AIM OF THE TASK
For the entries below, return every line from the top through the line with "Informazioni Negozio" exactly as it stands, omitting pictures.

Stored data entries:
==*==

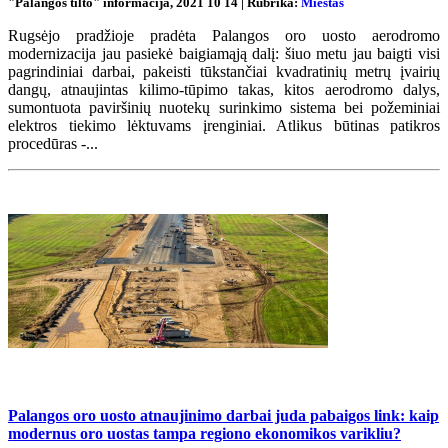
"Palangos tilto" informacija, 2021 10 14 | Rubrika:
Miestas
Rugsėjo pradžioje pradėta Palangos oro uosto aerodromo
modernizacija jau pasiekė baigiamąją dalį: šiuo metu jau baigti visi
pagrindiniai darbai, pakeisti tūkstančiai kvadratinių metrų įvairių
dangų, atnaujintas kilimo-tūpimo takas, kitos aerodromo dalys,
sumontuota paviršinių nuotekų surinkimo sistema bei požeminiai
elektros tiekimo lėktuvams įrenginiai. Atlikus būtinas patikros
procedūras -...
Palangos oro uosto atnaujinimo darbai juda pabaigos link: kaip
modernus oro uostas tampa regiono ekonomikos varikliu?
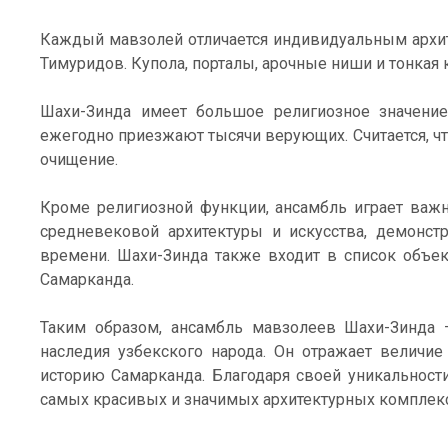
Каждый мавзолей отличается индивидуальным архи
Тимуридов. Купола, порталы, арочные ниши и тонкая
Шахи-Зинда имеет большое религиозное значение
ежегодно приезжают тысячи верующих. Считается, чт
очищение.
Кроме религиозной функции, ансамбль играет важ
средневековой архитектуры и искусства, демонст
времени. Шахи-Зинда также входит в список объе
Самарканда.
Таким образом, ансамбль мавзолеев Шахи-Зинда —
наследия узбекского народа. Он отражает величи
историю Самарканда. Благодаря своей уникальности
самых красивых и значимых архитектурных комплекс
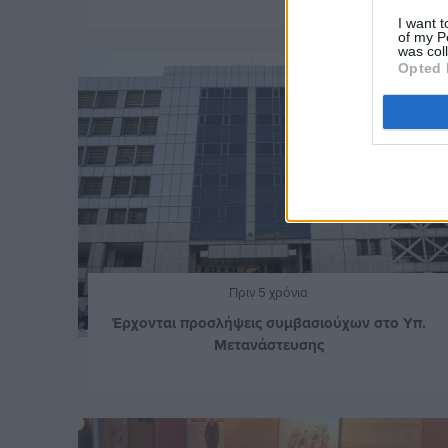
I want t
of my P
was col
Opted 
Πριν 5 χρόνια
Έρχονται προσλήψεις συμβασιούχων στο Υπ.
Μετανάστευσης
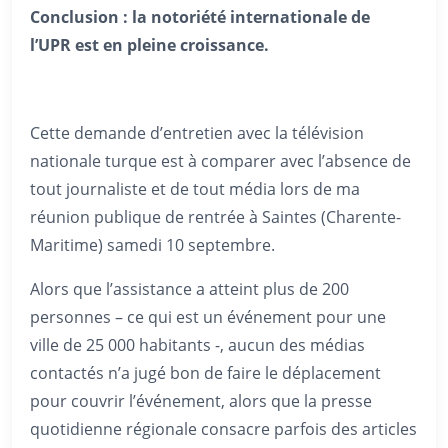
Conclusion : la notoriété internationale de
l’UPR est en pleine croissance.
Cette demande d’entretien avec la télévision
nationale turque est à comparer avec l’absence de
tout journaliste et de tout média lors de ma
réunion publique de rentrée à Saintes (Charente-
Maritime) samedi 10 septembre.
Alors que l’assistance a atteint plus de 200
personnes – ce qui est un événement pour une
ville de 25 000 habitants -, aucun des médias
contactés n’a jugé bon de faire le déplacement
pour couvrir l’événement, alors que la presse
quotidienne régionale consacre parfois des articles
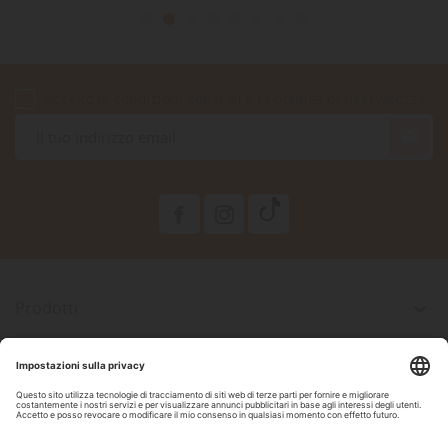
Accetto le condizioni generali e la politica di riservatezza

Prodotti

La Nostra Azienda

Il Tuo Account

Informazioni Negozio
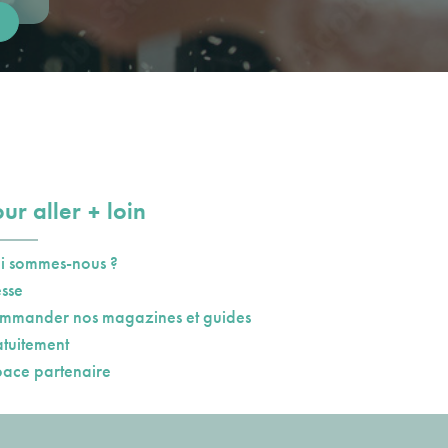
plus
ur aller
loin
i sommes-nous ?
esse
mmander nos magazines et guides
atuitement
pace partenaire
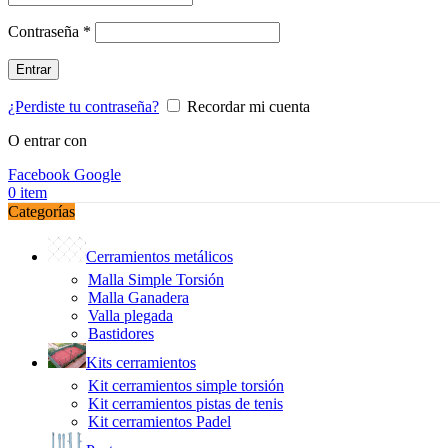
Obligatorio
Contraseña
*
Entrar
¿Perdiste tu contraseña?
Recordar mi cuenta
O entrar con
Facebook
Google
0
item
Categorías
Cerramientos metálicos
Malla Simple Torsión
Malla Ganadera
Valla plegada
Bastidores
Kits cerramientos
Kit cerramientos simple torsión
Kit cerramientos pistas de tenis
Kit cerramientos Padel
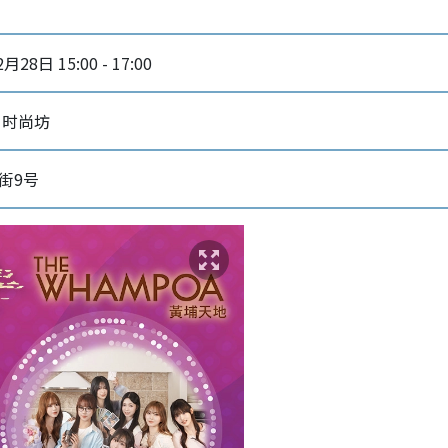
月28日 15:00 - 17:00
 时尚坊
街9号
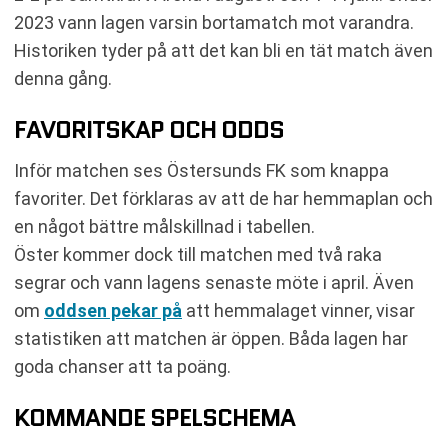
2023 vann lagen varsin bortamatch mot varandra.
Historiken tyder på att det kan bli en tät match även
denna gång.
FAVORITSKAP OCH ODDS
Inför matchen ses Östersunds FK som knappa
favoriter. Det förklaras av att de har hemmaplan och
en något bättre målskillnad i tabellen.
Öster kommer dock till matchen med två raka
segrar och vann lagens senaste möte i april. Även
om
oddsen pekar på
att hemmalaget vinner, visar
statistiken att matchen är öppen. Båda lagen har
goda chanser att ta poäng.
KOMMANDE SPELSCHEMA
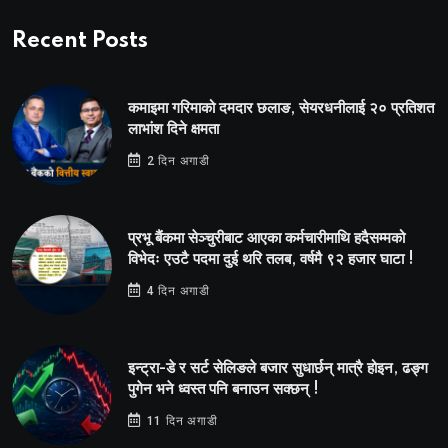
Recent Posts
कमाइमा गरिमाको दमदार छलाङ, सेयरधनीलाई २० प्रतिशत
लाभांश दिने क्षमता
2 दिन अगाडी
प्रभू बैंकमा सेञ्चुरीबाट आएका कर्मचारीमाथि हदैसम्मको
विभेदः एउटै पदमा दुई थरि तलब, वर्षमै ९२ हजार घाटा !
4 दिन अगाडी
इन्ट्रा-डे र सर्ट सेलिङले बजार सुधार्छन् मात्रै होइन, ढङ्ग
पुगेन भने ध्वस्त पनि बनाउन सक्छन् !
11 दिन अगाडी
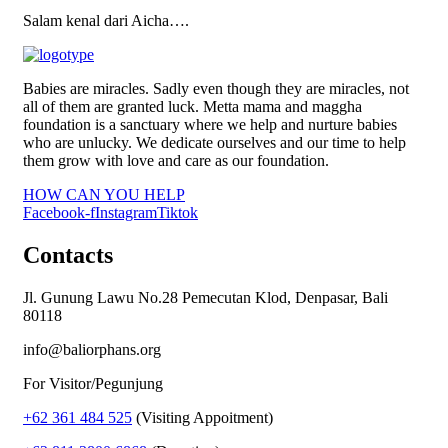
Salam kenal dari Aicha….
Babies are miracles. Sadly even though they are miracles, not
all of them are granted luck. Metta mama and maggha
foundation is a sanctuary where we help and nurture babies
who are unlucky. We dedicate ourselves and our time to help
them grow with love and care as our foundation.
HOW CAN YOU HELP
Facebook-f
Instagram
Tiktok
Contacts
Jl. Gunung Lawu No.28 Pemecutan Klod, Denpasar, Bali
80118
info@baliorphans.org
For Visitor/Pegunjung
+62 361 484 525
(Visiting Appoitment)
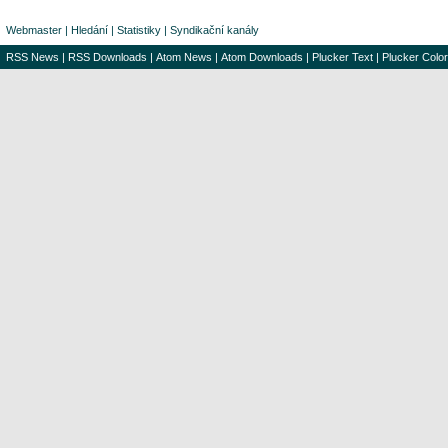
Webmaster
|
Hledání
|
Statistiky
|
Syndikační kanály
RSS News
|
RSS Downloads
|
Atom News
|
Atom Downloads
|
Plucker Text
|
Plucker Color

==*==

EXERCISE RESPONSE
"Palangos tilto" informacija, 2021 10 14 | Rubrika:
Miestas
Rugsėjo pradžioje pradėta Palangos oro uosto aerodromo
modernizacija jau pasiekė baigiamąją dalį: šiuo metu jau baigti visi
pagrindiniai darbai, pakeisti tūkstančiai kvadratinių metrų įvairių
dangų, atnaujintas kilimo-tūpimo takas, kitos aerodromo dalys,
sumontuota paviršinių nuotekų surinkimo sistema bei požeminiai
elektros tiekimo lėktuvams įrenginiai. Atlikus būtinas patikros
procedūras -...
Palangos oro uosto atnaujinimo darbai juda pabaigos link: kaip
modernus oro uostas tampa regiono ekonomikos varikliu?
Каждый мавзолей отличается индивидуальным архи
Тимуридов. Купола, порталы, арочные ниши и тонкая
Шахи-Зинда имеет большое религиозное значение
ежегодно приезжают тысячи верующих. Считается, чт
очищение.
Кроме религиозной функции, ансамбль играет важ
средневековой архитектуры и искусства, демонст
времени. Шахи-Зинда также входит в список объе
Самарканда.
Таким образом, ансамбль мавзолеев Шахи-Зинда —
наследия узбекского народа. Он отражает величи
историю Самарканда. Благодаря своей уникальности
самых красивых и значимых архитектурных комплекс
I want t
of my P
was col
Opted 
Πριν 5 χρόνια
Έρχονται προσλήψεις συμβασιούχων στο Υπ.
Μετανάστευσης
Conclusion : la notoriété internationale de
l’UPR est en pleine croissance.
Cette demande d’entretien avec la télévision
nationale turque est à comparer avec l’absence de
tout journaliste et de tout média lors de ma
réunion publique de rentrée à Saintes (Charente-
Maritime) samedi 10 septembre.
Alors que l’assistance a atteint plus de 200
personnes – ce qui est un événement pour une
ville de 25 000 habitants -, aucun des médias
contactés n’a jugé bon de faire le déplacement
pour couvrir l’événement, alors que la presse
quotidienne régionale consacre parfois des articles
Accetto le condizioni generali e la politica di riservatezza

Prodotti

La Nostra Azienda

Il Tuo Account

Informazioni Negozio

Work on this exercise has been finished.